■ **PROVIDED DATA**
###

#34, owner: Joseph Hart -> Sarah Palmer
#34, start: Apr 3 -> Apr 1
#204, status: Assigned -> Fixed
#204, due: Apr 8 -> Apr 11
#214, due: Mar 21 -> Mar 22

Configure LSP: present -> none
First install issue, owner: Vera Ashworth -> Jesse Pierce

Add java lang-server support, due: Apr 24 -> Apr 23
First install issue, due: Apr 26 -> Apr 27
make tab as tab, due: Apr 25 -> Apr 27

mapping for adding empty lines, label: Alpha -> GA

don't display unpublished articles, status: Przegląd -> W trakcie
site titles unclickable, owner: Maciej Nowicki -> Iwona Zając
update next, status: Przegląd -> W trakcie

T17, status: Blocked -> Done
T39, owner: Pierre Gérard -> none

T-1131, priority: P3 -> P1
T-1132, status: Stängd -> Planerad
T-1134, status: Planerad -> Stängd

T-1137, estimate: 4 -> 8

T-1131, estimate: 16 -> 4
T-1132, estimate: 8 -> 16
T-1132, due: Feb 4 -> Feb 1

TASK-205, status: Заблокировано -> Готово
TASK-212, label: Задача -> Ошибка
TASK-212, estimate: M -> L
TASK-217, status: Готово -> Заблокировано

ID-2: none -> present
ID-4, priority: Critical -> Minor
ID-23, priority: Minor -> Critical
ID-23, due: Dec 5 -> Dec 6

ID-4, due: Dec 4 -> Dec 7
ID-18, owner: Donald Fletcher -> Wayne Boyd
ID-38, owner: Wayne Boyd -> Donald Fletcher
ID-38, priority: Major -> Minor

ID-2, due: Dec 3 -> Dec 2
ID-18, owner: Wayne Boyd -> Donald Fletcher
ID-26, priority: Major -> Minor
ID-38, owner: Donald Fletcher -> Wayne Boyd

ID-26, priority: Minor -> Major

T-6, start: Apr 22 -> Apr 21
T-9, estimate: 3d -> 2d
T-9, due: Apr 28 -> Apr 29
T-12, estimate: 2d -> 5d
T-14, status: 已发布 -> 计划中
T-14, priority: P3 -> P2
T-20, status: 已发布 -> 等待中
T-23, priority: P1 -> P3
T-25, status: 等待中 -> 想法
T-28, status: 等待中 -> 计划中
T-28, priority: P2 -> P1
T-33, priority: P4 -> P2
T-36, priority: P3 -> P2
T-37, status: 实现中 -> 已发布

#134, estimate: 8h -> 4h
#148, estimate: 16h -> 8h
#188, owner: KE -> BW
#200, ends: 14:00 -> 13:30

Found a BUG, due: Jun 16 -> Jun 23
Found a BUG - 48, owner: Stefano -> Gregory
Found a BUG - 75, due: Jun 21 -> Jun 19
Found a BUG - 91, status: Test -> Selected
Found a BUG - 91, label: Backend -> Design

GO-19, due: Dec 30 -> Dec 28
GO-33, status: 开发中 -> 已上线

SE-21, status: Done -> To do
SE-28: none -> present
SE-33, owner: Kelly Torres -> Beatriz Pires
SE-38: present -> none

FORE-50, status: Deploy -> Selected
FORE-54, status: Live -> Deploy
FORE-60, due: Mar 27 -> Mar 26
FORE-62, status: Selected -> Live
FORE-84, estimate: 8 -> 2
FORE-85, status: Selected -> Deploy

###

■ **WHAT TO DO**
Return all lines above that mention the word "First".

■ **RESULT**
First install issue, owner: Vera Ashworth -> Jesse Pierce
First install issue, due: Apr 26 -> Apr 27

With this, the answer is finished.